White boards are engineered to be erased immediately. I am almost the only person on my floor with a clean whiteboard. Ninety-five percent of the whiteboards on this floor look like an absolute pig sty. It doesn't make you look busy. It makes you look like a pig.
posted by bukvich at 10:19 AM on September 24, 2009


Everything goes into outlook. Pages of notes from meetings get scanned and added as a document to the outlook appointment (with text recognition so I can search afterwards if needed). Back it up twice a day. Every task that is assigned goes in there, as do any random notes.

Don't ever tell yourself you'll just remember it later. Write it down. Also, only let a piece of paper go through your hands once; decide where it goes and put it there. Or scan it and throw it out.
posted by variella at 1:46 PM on September 24, 2009


The GTD advice that really helped me is --
1 set of drawers
never more than 3/4 full (just add a drawer)
alphabetical
file folders and label maker in easy reach

I have a running computer file for each person I have regular meetings with (e.g., staff). At the end of every meeting, I start my agenda for our next meeting with anything I want to follow up with them on at the next meeting. Then, on my handheld, I have a file with their name on it, and as things come up I need to remember to talk to them about, I add it there. (You could probably avoid this, but I always think of things on the bus.)
posted by salvia at 3:35 PM on September 24, 2009 [1 favorite]


In the job I had where this mattered most, I had routines, just like at home, kept on Excel, just like at home. (I dislike calling them "routines" or "chores." I prefer the term "anchors" because that is what they are for me.)

So there was a sheet for weekly, and one for daily. I can't remember what they even included; maybe stuff like "check links immediately after posting week's stories" on the weekly Excel sheet, and then that would get checked off. I also had folders for Last Week, This Week, Nest Week, and Story Ideas.

Also, in any job, every afternoon or evening I come up with a short list of stuff to do in the morning. I'm not a morning person, and the list helps me focus until lunch. After lunch, I'm fine.
posted by jgirl at 6:07 PM on September 24, 2009 [1 favorite]


ToDoList with a GTD philosophy applied to it. Everything is a task with a date & a person assigned. Nothing gets lost.
posted by MesoFilter at 9:03 PM on September 24, 2009


1. Nthing dual monitors. 3 monitors is even better! BIG ones.

2. Go as paperless as possible. My system is a Fujitsu ScanSnap that scans directly to EverNote (as a PDF, which premium EverNote then does optical character recognition on). Then I use tags in EverNote to organize my documents.

3. In general, don't treat digital information like it's paper. Use some sort of tag-based system to file digital documents in more than one "place."

4. If you do have paper that you need to file, I've found that having a label maker handy makes me much more likely to file things (versus piling them up in my "to file later" pile).

5. Use the recurring task feature in Outlook for your daily, weekly, monthly, quarterly, yearly, etc. routines.
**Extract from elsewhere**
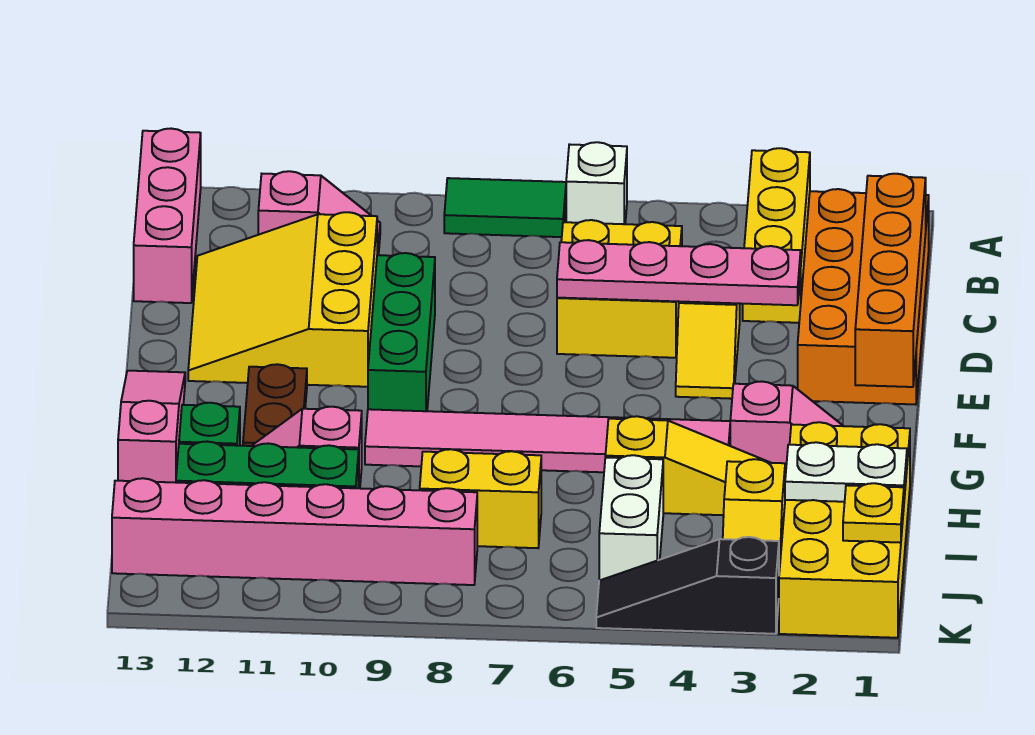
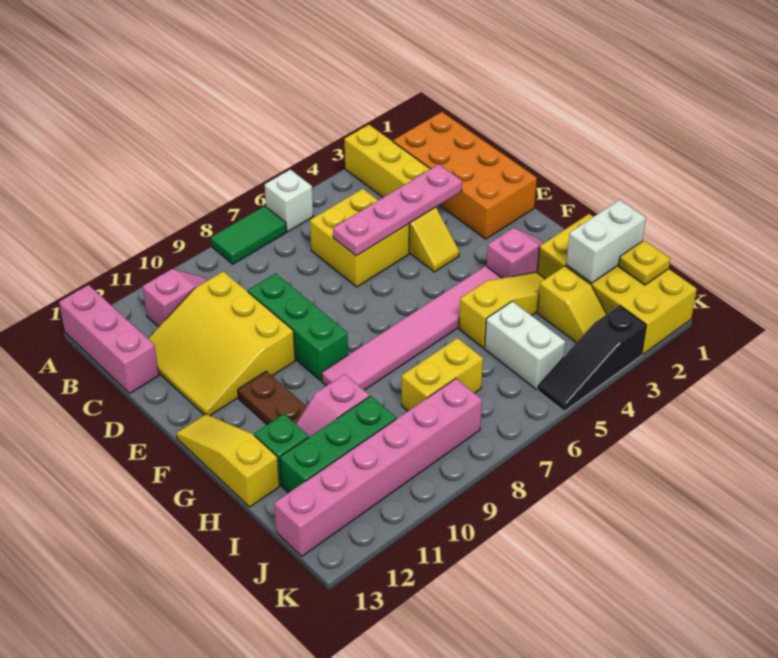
orange brick C1:F1 level 2 -> none
pink slope F13:H13 level 1 top H -> yellow slope F13:H13 level 1 top H
white plate I1:I2 level 2 -> white brick I1:I2 level 2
It's soooooooooooooo much easier knowing that those things will just magically appear on your to-do list without you worrying about them. When I used to handle all my previous employer's taxes and OSHA paperwork this was a huge stress reliever as I knew I didn't have to worry about forgetting a deadline.
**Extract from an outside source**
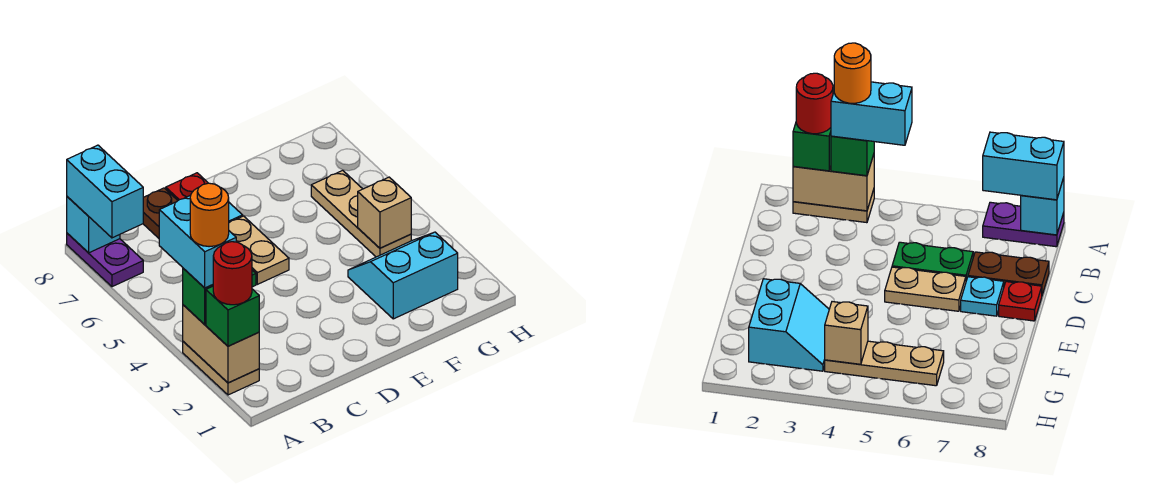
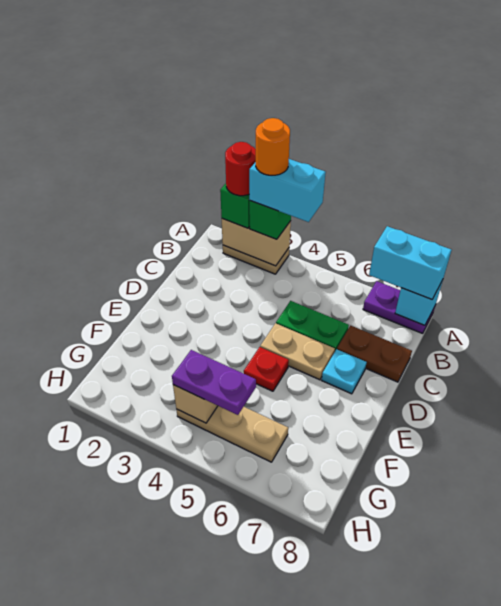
red plate D8 level 1 -> red plate E5 level 1
cyan slope F2:G3 level 1 top 2 -> none
none -> purple plate G4:G5 level 3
6. Make sure you are using your office real estate effectively. In general, you want the stuff you use all the time to be within arms reach, and anything you don't use often or are just storing for possible future reference away and out of sight. (What NOT to do: My predecessor at my current job inexplicably had binders of credit card receipts and statements up to 5 years old on the shelf right above her desk. I relocated those to the filing cabinet and filled the shelf with reference books I use regularly instead.)

@nax: Thanks for the great idea for a new habit I should implement!